I'm new to this forum, so hello.
I seem to have a problem with suit trousers, which is keeping them up in the right place. They seem to slip down until they're resting on my hips. Either that or I have to wear them the way that pop group Erasure wore jeans - pulled up too high.
Is this because I'm odd - I don't seem to have a narrowing of the waist in the right place. Not overweight (well, could lose a few pounds, but my BMI is at the top of healthy), before overweight).
I'm getting my tailor in Hong Kong to make a suit for me and wondered if side adjusters on the waist would solve the problem. I know that the best solution would be braces, which would also allow my trousers to hang better. But I'm in my late 20s and don't work at a bulge bracket bank, and would feel ridiculous wearing them.

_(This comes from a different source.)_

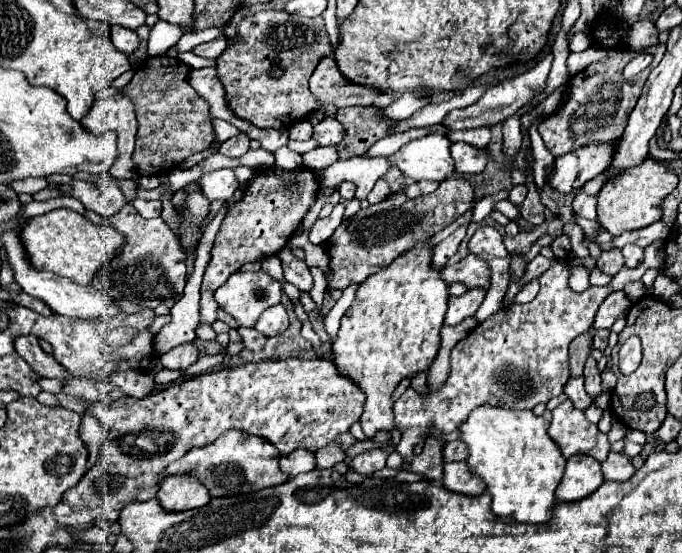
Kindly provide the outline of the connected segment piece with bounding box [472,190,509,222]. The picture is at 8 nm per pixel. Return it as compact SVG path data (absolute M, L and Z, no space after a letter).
M501 190L498 193L485 196L478 201L473 209L472 221L481 222L493 211L494 205L504 199L508 199L509 191Z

Oh - can i ask one other thing. Would it be incorrect to have sloping pockets, including an external ticket pocket, with pinstripe fabric?
Gus[/i]
Am I odd?
I also have this problem. I doubt that side adjusters would be a lot better than a belt, although making the waistband tight enough is always a good idea-- gives the belt a fighting chance. Otherwise, your best bet is to find a tailor who understands trousers and your body-- not as easy as it sounds. I've had trousers that (mostly) stay up, and others that I'm always fighting. Rise measurement per se seems not to be the real problem. Getting the seat and thighs right seems to have a lot more to do with it.

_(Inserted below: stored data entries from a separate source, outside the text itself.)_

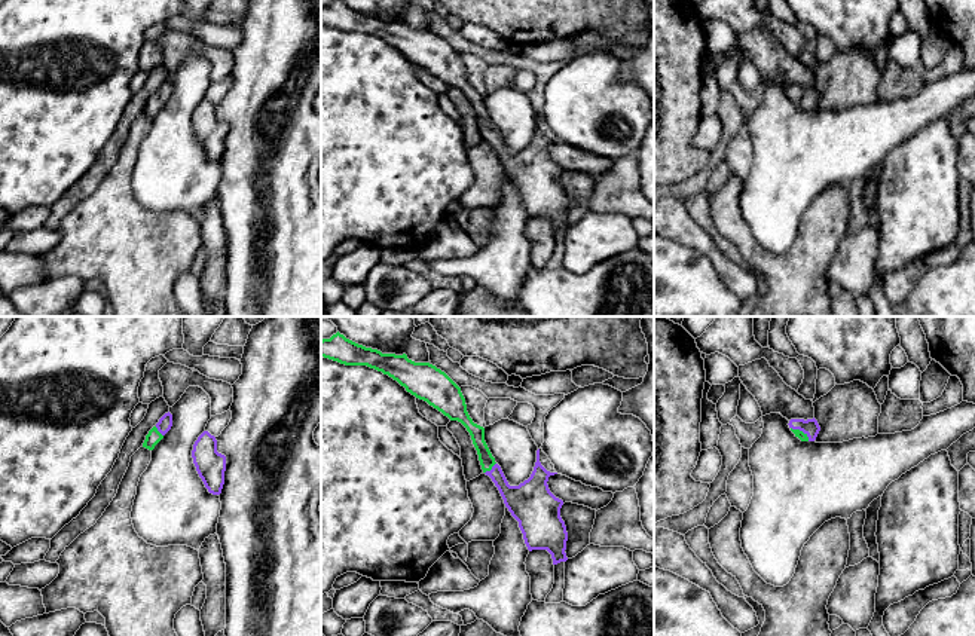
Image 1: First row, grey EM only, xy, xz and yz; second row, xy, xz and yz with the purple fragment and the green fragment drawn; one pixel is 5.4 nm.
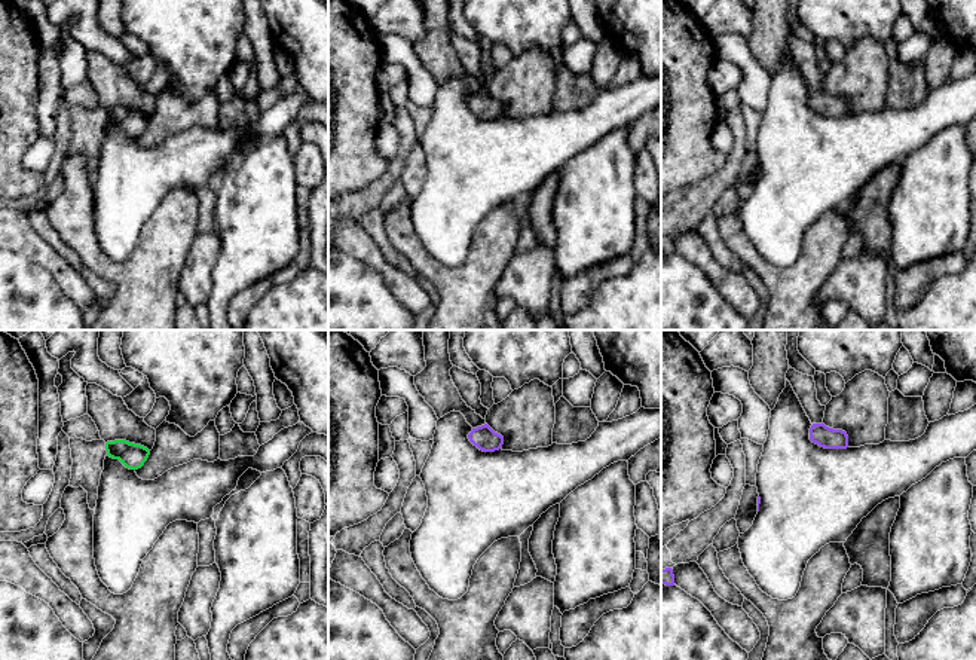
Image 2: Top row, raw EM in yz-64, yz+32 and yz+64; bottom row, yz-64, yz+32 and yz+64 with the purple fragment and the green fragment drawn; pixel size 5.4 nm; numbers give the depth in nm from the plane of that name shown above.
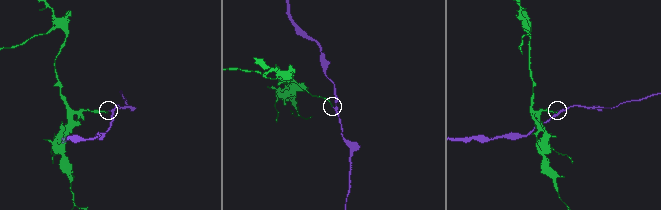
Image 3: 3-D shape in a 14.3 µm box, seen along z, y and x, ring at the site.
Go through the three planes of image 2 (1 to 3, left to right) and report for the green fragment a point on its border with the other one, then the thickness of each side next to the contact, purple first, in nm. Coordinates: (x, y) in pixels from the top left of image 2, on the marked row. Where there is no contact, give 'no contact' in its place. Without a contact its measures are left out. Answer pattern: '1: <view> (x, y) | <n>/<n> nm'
1: no contact
2: no contact
3: no contact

And I wouldn't go for hacking pockets on a suit, with or without the ticket pocket. Others will disagree, which is their right if they're the ones shelling out money.

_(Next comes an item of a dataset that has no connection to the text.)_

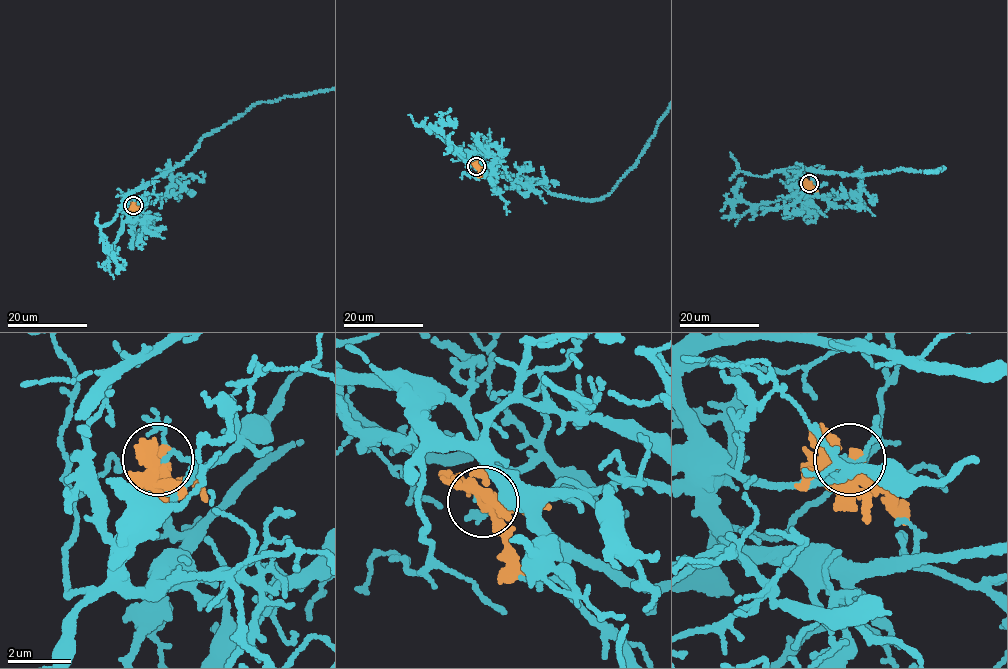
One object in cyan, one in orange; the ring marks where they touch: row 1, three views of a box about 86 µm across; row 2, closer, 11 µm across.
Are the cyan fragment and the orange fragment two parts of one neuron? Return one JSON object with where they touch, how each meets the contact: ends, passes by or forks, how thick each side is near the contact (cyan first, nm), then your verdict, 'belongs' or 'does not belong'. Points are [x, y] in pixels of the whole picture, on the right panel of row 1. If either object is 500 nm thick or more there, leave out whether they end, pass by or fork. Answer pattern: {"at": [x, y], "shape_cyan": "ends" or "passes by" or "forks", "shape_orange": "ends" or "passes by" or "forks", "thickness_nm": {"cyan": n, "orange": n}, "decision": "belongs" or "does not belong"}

And I wouldn't go for hacking pockets on a suit, with or without the ticket pocket. Others will disagree, which is their right if they're the ones shelling out money.
In my experience, getting belted trousers that stay up at or near the waist without slipping is the second hardest thing to get right with trousers. (Getting a rear crease that hangs straight is the hardest). Concordia is right that it has less to do with the rise and more to do with the curvature of the seat and lower back areas, and also making sure that the waistband properly rises in back.